Being Vegetarian: One Year Later

For the past 6 or 7 years, I’ve been vegetarian on and off for a few months at a time. As young as I was and as dependent on my family for meals, it would hard to maintain this dietary change for long periods of time. My longest span was 9 months. December of 2017, I cut out red meat due to adverse reactions my body was having: fatigue, stomachaches, headaches, and overall lethargy. As the new year drew closer, I decided I wanted my 2018 new year’s resolution to be vegetarian for the entire year. I had never been one for resolutions, but this one seemed realistic. Cutting out all meat from my diet is something I am capable of sticking with and am passionate about doing. Here’s how it's going:

(Photo by Eaters Collective on Unsplash)

  1. I’m still a vegetarian. I went into this challenge not knowing if I was going to maintain it after a year, but here I am with no plans to quit. Of course, while my ultimate goal is to be a vegetarian as long as I can, I never imagined this new years resolution would continue. It’s so much more than a resolution at this point.

  2. The cravings end but missing certain foods doesn’t. I no longer have the desire to eat dishes with meat because I know it will wreak havoc on my stomach (fun fact: your body forgets how to digest meat after a while, making your first meat meal somewhat uncomfortable to eat. The longer you don’t eat, the more sensitive you will be). However, while I have found replacements for many of my favorite dishes, I do miss just the traditional version. Barbeque pulled pork sandwiches, for instance, are the bane of my existence.

  3. It gets easier. The first few months of cutting out all meat entirely feel like it will never end. It gets bad enough that you want to give up. You feel endlessly hungry and grumpy that there are never good options. Your body adjusts to taking in a higher quantity of lower-calorie items to get its fill. It amazes me how one burger would make me feel bloated and bursting, but now I can eat giant salads with all my favorite toppings and still reach for a bread roll. I can also scan menus for food I can eat much faster than before. Restaurants with ‘vegetarian’ and ‘vegan’ coding or sections in their menus have a special place in my heart.

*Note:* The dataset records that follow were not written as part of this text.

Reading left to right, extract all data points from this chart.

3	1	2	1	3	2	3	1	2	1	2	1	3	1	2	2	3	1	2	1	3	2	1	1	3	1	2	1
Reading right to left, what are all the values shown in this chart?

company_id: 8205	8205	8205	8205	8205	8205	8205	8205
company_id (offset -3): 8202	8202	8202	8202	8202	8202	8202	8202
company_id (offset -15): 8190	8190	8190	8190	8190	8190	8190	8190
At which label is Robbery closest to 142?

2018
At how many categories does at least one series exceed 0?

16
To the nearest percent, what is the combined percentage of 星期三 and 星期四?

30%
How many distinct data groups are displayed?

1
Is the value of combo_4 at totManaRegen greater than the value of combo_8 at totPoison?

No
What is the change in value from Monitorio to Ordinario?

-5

  4. I think a lot more about the food I’m putting in my body. It’s so easy to fall into the trap of being a carbs-based vegetarian. No meat? No problem, just eat fries and pasta and bread and you’ll be good, right? Wrong. Leafy greens (not iceberg lettuce), beans, and lentils are all staples in my diet (well, for a college student on a budget, I try my best). Becoming a vegetarian meant becoming a spinach fiend. It isn’t as simple as removing meat from your diet, it involves actively replacing meat with something just as or more nutritious. ​

If being vegetarian is possible based on your health, lifestyle, and budget, I would strongly recommend anyone to try it. Even if it's something as simple as meatless Mondays, or one week at a time, vegetarianism doesn't have to be a year-long commitment. It takes practice and effort in order to become accustomed to it. To me, the benefits outweigh the cost of simply not eating meat.